Sudbury Councillors support residents’ opposition to telephone mast in green space in Vale Farm, Sudbury Avenue

Sudbury Councillors have been helping residents on Sudbury Avenue to object to proposals for a company called WHP Telecoms to install a 5G telephone mask in some green space on the east side of Vale Farm. Given the green space and the status of Vale Farm in the Sudbury Neighbourhood Plan, the proposal is clearly unsuitable and we will do everything we can to see off this development, as the particular site proposed is clearly unsuitable.

Since July last year, Sudbury Councillors have been supporting residents in Sudbury Avenue with their campaign against the installation of a 15 metre 5G monopole in green space on the east end of Vale Farm (Brent Council ref: 20/2107).

Local residents are not opposed in principle to important new infrastructure, but they have raised some very measured and reasonable concerns about the proposed location of the new development. Like them, we also have issues with the way the developer has gone about the process, with minimal consultation and with some inaccuracies in their appeal document.

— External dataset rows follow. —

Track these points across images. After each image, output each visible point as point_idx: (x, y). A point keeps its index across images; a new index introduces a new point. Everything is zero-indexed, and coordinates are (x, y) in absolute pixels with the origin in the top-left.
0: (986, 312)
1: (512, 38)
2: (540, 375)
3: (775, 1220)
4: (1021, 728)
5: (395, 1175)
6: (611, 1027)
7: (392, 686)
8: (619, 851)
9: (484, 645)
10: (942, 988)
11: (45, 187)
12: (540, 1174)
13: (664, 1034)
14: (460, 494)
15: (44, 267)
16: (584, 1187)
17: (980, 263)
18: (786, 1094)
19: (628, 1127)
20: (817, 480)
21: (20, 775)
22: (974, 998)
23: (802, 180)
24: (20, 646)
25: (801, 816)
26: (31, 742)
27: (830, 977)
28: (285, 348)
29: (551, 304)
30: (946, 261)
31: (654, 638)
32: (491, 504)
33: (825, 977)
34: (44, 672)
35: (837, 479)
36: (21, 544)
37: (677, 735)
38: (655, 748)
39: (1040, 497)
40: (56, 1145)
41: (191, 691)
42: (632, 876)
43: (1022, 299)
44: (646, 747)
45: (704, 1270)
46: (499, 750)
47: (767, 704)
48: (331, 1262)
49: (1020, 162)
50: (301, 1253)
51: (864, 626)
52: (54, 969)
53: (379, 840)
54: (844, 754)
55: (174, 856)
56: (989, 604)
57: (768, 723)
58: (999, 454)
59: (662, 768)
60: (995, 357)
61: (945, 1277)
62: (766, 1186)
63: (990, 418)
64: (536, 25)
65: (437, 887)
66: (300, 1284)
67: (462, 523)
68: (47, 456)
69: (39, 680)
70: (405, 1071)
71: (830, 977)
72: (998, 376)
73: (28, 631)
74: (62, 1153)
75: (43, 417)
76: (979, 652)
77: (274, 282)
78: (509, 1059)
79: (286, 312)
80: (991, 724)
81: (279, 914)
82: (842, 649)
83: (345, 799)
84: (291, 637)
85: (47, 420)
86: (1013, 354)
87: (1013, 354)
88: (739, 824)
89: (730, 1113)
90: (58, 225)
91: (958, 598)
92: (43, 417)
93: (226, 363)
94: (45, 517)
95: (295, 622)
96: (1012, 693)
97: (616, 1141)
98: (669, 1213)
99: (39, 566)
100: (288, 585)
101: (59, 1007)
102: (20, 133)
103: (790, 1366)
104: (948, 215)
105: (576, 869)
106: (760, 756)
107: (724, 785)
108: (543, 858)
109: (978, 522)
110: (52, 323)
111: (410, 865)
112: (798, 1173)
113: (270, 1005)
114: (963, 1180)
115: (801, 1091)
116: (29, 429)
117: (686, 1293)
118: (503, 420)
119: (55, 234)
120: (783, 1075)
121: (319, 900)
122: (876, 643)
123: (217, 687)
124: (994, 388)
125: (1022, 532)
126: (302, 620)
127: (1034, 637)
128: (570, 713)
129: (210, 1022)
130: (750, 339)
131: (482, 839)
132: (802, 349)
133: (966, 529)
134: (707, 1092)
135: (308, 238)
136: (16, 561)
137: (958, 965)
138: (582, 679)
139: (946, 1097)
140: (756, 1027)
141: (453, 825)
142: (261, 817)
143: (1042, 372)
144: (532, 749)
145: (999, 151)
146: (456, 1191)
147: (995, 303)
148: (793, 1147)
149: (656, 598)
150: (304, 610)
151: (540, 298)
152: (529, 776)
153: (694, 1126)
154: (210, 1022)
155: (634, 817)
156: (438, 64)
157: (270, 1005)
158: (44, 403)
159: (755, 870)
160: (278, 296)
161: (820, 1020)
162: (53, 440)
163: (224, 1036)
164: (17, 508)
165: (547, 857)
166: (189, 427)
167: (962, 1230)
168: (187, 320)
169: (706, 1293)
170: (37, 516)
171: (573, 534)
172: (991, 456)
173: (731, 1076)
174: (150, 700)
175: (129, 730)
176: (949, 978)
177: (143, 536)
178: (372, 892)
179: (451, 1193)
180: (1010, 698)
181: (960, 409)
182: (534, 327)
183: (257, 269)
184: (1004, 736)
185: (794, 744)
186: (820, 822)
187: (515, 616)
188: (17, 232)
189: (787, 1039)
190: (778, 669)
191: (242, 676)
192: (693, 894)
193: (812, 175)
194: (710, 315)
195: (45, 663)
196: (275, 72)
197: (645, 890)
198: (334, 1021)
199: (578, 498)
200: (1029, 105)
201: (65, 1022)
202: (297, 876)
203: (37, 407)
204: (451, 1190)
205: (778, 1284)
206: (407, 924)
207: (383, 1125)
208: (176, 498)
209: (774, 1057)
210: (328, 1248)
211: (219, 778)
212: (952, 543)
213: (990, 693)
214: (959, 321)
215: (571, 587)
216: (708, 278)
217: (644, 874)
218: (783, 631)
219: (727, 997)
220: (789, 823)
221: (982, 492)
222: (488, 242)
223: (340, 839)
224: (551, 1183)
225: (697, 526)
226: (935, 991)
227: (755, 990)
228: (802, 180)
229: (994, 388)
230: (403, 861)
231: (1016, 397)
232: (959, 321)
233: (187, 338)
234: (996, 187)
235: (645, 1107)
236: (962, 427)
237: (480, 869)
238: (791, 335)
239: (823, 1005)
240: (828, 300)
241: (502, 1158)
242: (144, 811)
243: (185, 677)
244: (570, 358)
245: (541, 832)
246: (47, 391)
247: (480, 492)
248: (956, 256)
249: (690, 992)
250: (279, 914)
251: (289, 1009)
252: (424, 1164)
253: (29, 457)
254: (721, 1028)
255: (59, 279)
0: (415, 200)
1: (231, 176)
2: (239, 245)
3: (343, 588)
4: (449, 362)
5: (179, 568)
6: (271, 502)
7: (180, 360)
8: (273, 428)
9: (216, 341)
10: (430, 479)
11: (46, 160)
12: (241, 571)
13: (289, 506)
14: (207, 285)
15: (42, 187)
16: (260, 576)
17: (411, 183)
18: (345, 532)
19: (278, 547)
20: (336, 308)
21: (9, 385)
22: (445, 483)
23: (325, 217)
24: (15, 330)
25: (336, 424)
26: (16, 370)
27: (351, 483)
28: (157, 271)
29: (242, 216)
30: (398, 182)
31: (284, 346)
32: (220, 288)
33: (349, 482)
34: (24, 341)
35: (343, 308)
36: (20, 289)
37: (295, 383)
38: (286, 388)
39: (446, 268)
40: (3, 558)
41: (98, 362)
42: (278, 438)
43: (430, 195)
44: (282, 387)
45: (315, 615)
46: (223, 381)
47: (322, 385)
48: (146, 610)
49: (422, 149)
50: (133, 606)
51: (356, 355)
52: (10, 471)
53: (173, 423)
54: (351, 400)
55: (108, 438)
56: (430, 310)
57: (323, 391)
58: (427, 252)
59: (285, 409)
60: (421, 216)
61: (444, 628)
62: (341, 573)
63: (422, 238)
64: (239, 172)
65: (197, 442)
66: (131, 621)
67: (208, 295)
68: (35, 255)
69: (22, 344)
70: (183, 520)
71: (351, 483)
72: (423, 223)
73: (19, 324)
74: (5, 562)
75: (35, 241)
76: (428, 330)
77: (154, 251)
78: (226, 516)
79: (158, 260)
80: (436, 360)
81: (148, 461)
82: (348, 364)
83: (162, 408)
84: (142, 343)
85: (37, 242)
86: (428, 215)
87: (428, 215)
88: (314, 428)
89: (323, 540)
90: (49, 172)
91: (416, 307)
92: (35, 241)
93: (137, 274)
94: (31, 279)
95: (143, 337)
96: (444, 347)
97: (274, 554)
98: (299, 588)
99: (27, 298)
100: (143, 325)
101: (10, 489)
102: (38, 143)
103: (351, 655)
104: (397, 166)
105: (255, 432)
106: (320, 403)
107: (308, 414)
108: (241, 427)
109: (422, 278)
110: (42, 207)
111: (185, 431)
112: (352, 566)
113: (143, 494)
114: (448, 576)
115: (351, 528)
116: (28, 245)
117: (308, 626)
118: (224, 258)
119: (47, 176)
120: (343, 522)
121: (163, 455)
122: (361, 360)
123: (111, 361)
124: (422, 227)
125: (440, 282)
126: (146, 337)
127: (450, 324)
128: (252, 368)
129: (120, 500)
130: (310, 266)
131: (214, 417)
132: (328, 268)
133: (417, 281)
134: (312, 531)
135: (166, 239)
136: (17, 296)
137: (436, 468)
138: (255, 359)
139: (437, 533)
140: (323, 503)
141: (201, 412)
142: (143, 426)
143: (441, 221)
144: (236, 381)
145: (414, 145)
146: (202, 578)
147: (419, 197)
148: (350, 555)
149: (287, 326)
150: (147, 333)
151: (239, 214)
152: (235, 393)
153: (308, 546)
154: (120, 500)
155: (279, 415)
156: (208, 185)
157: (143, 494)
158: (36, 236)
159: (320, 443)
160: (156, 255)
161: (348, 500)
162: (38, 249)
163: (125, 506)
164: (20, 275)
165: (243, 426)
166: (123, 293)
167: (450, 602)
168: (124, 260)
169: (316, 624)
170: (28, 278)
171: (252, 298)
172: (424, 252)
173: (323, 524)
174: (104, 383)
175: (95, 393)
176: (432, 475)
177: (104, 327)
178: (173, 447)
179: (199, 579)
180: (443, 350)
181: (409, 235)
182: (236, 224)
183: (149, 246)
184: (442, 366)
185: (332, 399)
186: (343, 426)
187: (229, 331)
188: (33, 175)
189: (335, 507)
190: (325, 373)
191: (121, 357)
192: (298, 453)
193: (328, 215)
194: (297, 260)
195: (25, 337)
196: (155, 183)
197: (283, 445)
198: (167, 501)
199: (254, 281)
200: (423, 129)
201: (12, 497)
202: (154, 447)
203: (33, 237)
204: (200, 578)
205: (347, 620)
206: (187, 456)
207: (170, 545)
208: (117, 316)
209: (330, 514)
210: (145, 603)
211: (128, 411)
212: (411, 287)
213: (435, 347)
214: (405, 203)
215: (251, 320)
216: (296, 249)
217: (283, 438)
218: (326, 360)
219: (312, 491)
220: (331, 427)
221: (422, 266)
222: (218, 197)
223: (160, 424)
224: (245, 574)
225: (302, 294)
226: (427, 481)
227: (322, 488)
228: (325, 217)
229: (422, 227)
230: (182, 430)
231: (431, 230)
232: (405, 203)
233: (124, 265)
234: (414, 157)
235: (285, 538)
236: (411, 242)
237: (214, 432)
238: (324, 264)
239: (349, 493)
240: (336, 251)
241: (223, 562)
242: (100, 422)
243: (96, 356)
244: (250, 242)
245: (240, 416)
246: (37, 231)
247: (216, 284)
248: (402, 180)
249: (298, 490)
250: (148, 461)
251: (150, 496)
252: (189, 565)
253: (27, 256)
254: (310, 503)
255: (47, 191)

The lack of consultation on phone masts is proving to be a key issue across many local communities, as the 5G roll-out goes under-way. This is vital infrastructure, but sometimes developers try to rush through these applications without any regard to local communities.

This was one such case. The proposed location is wholly unsuitable, as it sits within vital green space in Vale Farm which is protected by the Sudbury Neighourhood Plan. They propose to construct it in a relatively quiet area next to a park bench, where it is liable to cause noise pollution for residents on the other side of the road.

There are also valid concerns that it will enroach onto the narrow pavement nearby, which is frequently used by residents with families, using buggies and wheelchairs. There is a very real concern that it will restrict their access.

Despite repeated requests, the developer has refused to disclose the basis for thinking why this is the most appropriate location for a development of this kind. Cllr Saqib Butt, on behalf of the three Sudbury Councillors, also wrote to the developer to seek a meeting to discuss these issues alongside residents, but we never received a reply to his request.

In many occasions planning legislation means that local councils’ planning departments are hamstrung in the grounds they can use to refuse them. However, in this case, following residents’ objections, Brent Council’s planning department refused the application on very clear and strong grounds. The developer has since appealed to the Planning Inspectorate, and we have supported residents in raising objections and submitting our own.

The case is now due to be considered by the Planning Inspectorate. As before, we will continue to work with residents to support their reasonable objections and organise their campaigning. Indeed, we would like to thank Sudbury Avenue residents for their excellent work and stellar campaigning in seeing off their initial proposal.